=== Section Start ===

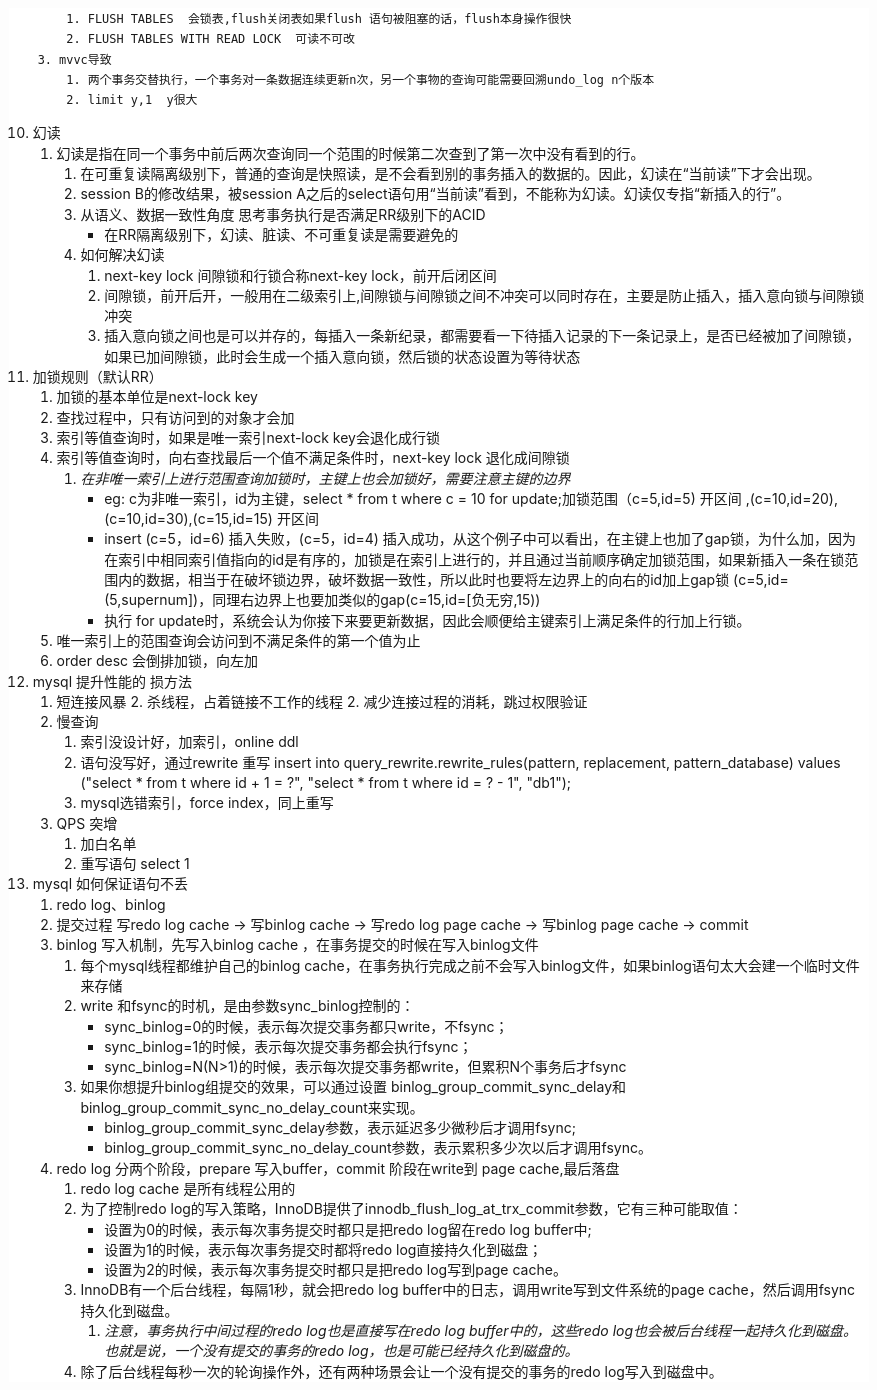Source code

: 			1. FLUSH TABLES  会锁表,flush关闭表如果flush 语句被阻塞的话，flush本身操作很快
			2. FLUSH TABLES WITH READ LOCK  可读不可改
		3. mvvc导致
			1. 两个事务交替执行，一个事务对一条数据连续更新n次，另一个事物的查询可能需要回溯undo_log n个版本
			2. limit y,1  y很大
10. 幻读
	1. 幻读是指在同一个事务中前后两次查询同一个范围的时候第二次查到了第一次中没有看到的行。
		1. 在可重复读隔离级别下，普通的查询是快照读，是不会看到别的事务插入的数据的。因此，幻读在“当前读”下才会出现。
		2. session B的修改结果，被session A之后的select语句用“当前读”看到，不能称为幻读。幻读仅专指“新插入的行”。
		3. 从语义、数据一致性角度 思考事务执行是否满足RR级别下的ACID
			- 在RR隔离级别下，幻读、脏读、不可重复读是需要避免的
		4. 如何解决幻读
			1. next-key lock 间隙锁和行锁合称next-key lock，前开后闭区间
			2. 间隙锁，前开后开，一般用在二级索引上,间隙锁与间隙锁之间不冲突可以同时存在，主要是防止插入，插入意向锁与间隙锁冲突
            3. 插入意向锁之间也是可以并存的，每插入一条新纪录，都需要看一下待插入记录的下一条记录上，是否已经被加了间隙锁，如果已加间隙锁，此时会生成一个插入意向锁，然后锁的状态设置为等待状态
11. 加锁规则（默认RR）
	1. 加锁的基本单位是next-lock key
	2. 查找过程中，只有访问到的对象才会加
	3. 索引等值查询时，如果是唯一索引next-lock key会退化成行锁
	4. 索引等值查询时，向右查找最后一个值不满足条件时，next-key lock 退化成间隙锁
		1. *在非唯一索引上进行范围查询加锁时，主键上也会加锁好，需要注意主键的边界*
			* eg: c为非唯一索引，id为主键，select * from t where c = 10 for update;加锁范围（c=5,id=5) 开区间 ,(c=10,id=20),(c=10,id=30),(c=15,id=15) 开区间
			* insert (c=5，id=6) 插入失败，(c=5，id=4) 插入成功，从这个例子中可以看出，在主键上也加了gap锁，为什么加，因为在索引中相同索引值指向的id是有序的，加锁是在索引上进行的，并且通过当前顺序确定加锁范围，如果新插入一条在锁范围内的数据，相当于在破坏锁边界，破坏数据一致性，所以此时也要将左边界上的向右的id加上gap锁 (c=5,id=(5,supernum])，同理右边界上也要加类似的gap(c=15,id=[负无穷,15))
			* 执行 for update时，系统会认为你接下来要更新数据，因此会顺便给主键索引上满足条件的行加上行锁。
	5. 唯一索引上的范围查询会访问到不满足条件的第一个值为止
	6. order desc 会倒排加锁，向左加
12. mysql 提升性能的 损方法
	1. 短连接风暴
		2. 杀线程，占着链接不工作的线程
		2. 减少连接过程的消耗，跳过权限验证
	2. 慢查询
		1. 索引没设计好，加索引，online ddl
		2. 语句没写好，通过rewrite 重写 insert into query_rewrite.rewrite_rules(pattern, replacement, pattern_database) values ("select * from t where id + 1 = ?", "select * from t where id = ? - 1", "db1");
		3. mysql选错索引，force index，同上重写
	3. QPS 突增
		1. 加白名单
		2. 重写语句 select 1
13. mysql 如何保证语句不丢
	1. redo log、binlog
	2. 提交过程 写redo log cache -> 写binlog cache -> 写redo log page cache -> 写binlog page cache -> commit
	2. binlog  写入机制，先写入binlog cache ，在事务提交的时候在写入binlog文件
		1. 每个mysql线程都维护自己的binlog cache，在事务执行完成之前不会写入binlog文件，如果binlog语句太大会建一个临时文件来存储
		2. write 和fsync的时机，是由参数sync_binlog控制的：
			* sync_binlog=0的时候，表示每次提交事务都只write，不fsync；
			* sync_binlog=1的时候，表示每次提交事务都会执行fsync；
			* sync_binlog=N(N>1)的时候，表示每次提交事务都write，但累积N个事务后才fsync
		3. 如果你想提升binlog组提交的效果，可以通过设置 binlog_group_commit_sync_delay和binlog_group_commit_sync_no_delay_count来实现。
			* binlog_group_commit_sync_delay参数，表示延迟多少微秒后才调用fsync;
			* binlog_group_commit_sync_no_delay_count参数，表示累积多少次以后才调用fsync。
	3. redo log 分两个阶段，prepare 写入buffer，commit 阶段在write到 page cache,最后落盘
		1. redo log cache 是所有线程公用的
		2. 为了控制redo log的写入策略，InnoDB提供了innodb_flush_log_at_trx_commit参数，它有三种可能取值：
			* 设置为0的时候，表示每次事务提交时都只是把redo log留在redo log buffer中;
			* 设置为1的时候，表示每次事务提交时都将redo log直接持久化到磁盘；
			* 设置为2的时候，表示每次事务提交时都只是把redo log写到page cache。
		3. InnoDB有一个后台线程，每隔1秒，就会把redo log buffer中的日志，调用write写到文件系统的page cache，然后调用fsync持久化到磁盘。
			1. *注意，事务执行中间过程的redo log也是直接写在redo log buffer中的，这些redo log也会被后台线程一起持久化到磁盘。也就是说，一个没有提交的事务的redo log，也是可能已经持久化到磁盘的。*
		4. 除了后台线程每秒一次的轮询操作外，还有两种场景会让一个没有提交的事务的redo log写入到磁盘中。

=== Section End ===

◆ **The task**
The string "索引等值查询时" appears on some lines of the data above; report how many such lines there are, as a bare number.

◆ **Task response**
2